Глава 7Дохлая собака не тонет
На этот день в календаре Ульфа было запланировано два дела. Первое – присутствовать на судебном заседании по обвинению Хампуса Йоханссона в нанесении телесных повреждений. Второе – разговор с Бим в комнате для собеседований номер два. В календаре у Анны стояли две те же самые записи. Как и Ульф, к первому делу она относилась безо всякого энтузиазма, но второе предвкушала с немалой долей любопытства. Такие вот дела, касающиеся преступлений, которые могли быть совершены, а могли и не быть, и были причиной, по которой она вызвалась работать в Отделе деликатных расследований. А еще ей нравилось работать с Ульфом – как и всем остальным. Всем нравилось его чувство юмора и непредсказуемость, проявлявшаяся лишь время от времени. Эта самая непредсказуемость сама по себе была делом непредсказуемым, отчего работать с ним было одно удовольствие.

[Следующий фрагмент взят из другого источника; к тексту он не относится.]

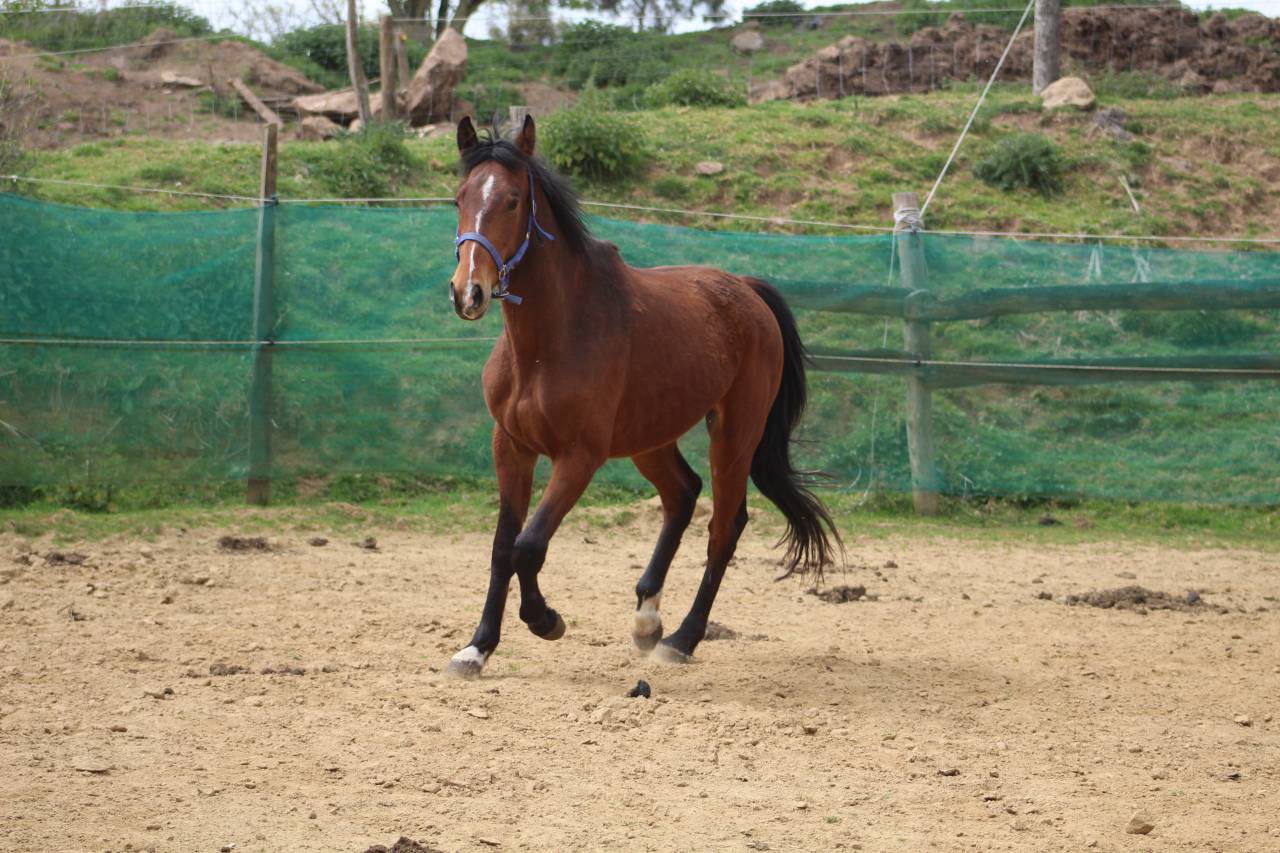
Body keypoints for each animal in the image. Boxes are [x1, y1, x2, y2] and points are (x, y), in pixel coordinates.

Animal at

Следователям было вовсе не обязательно присутствовать на заседаниях, когда судили тех, кого они арестовали, да многие и не ходили на них. Но в некоторых случаях, когда офицеру случалось лично познакомиться с пострадавшим, его присутствие приветствовалось – как знак солидарности. Для пострадавшего увидеть в суде человека, благодаря которому его обидчик предстал перед правосудием, – это логическое завершение произошедшей с ним драмы. Кроме того, присутствие полиции на суде посылало преступнику определенный сигнал: любая попытка запугать или смутить истца ни к чему не приведет – и будет наказана. Но в случае с Хампусом Йоханссеном, однако, все было по-другому: оба следователя относились к обвиняемому со значительной долей симпатии; им даже казалось, что его дело могло быть рассмотрено ускоренным порядком, минуя собственно судебную процедуру. Ульф даже заговорил об этом со своим приятелем, прокурором Ларсом, но в ответ ему было сказано, что такой возможности нет, поскольку имело место вооруженное нападение, а нанесенная травма была достаточно серьезной.
– Раны, нанесенные под колено, потенциально очень опасны, – сказал ему Ларс. – Закрыть на такое глаза невозможно.
– Я и не предлагал закрывать на это глаза, – ответил Ульф. – Я только предположил – что, если…
Но Ларс даже не дал ему закончить:
– Решение принято, Ульф. Прости. Йоханссон отправится под суд. Я могу, если хочешь, ускорить процесс, чтобы поскорее с этим покончить, но суд состоится.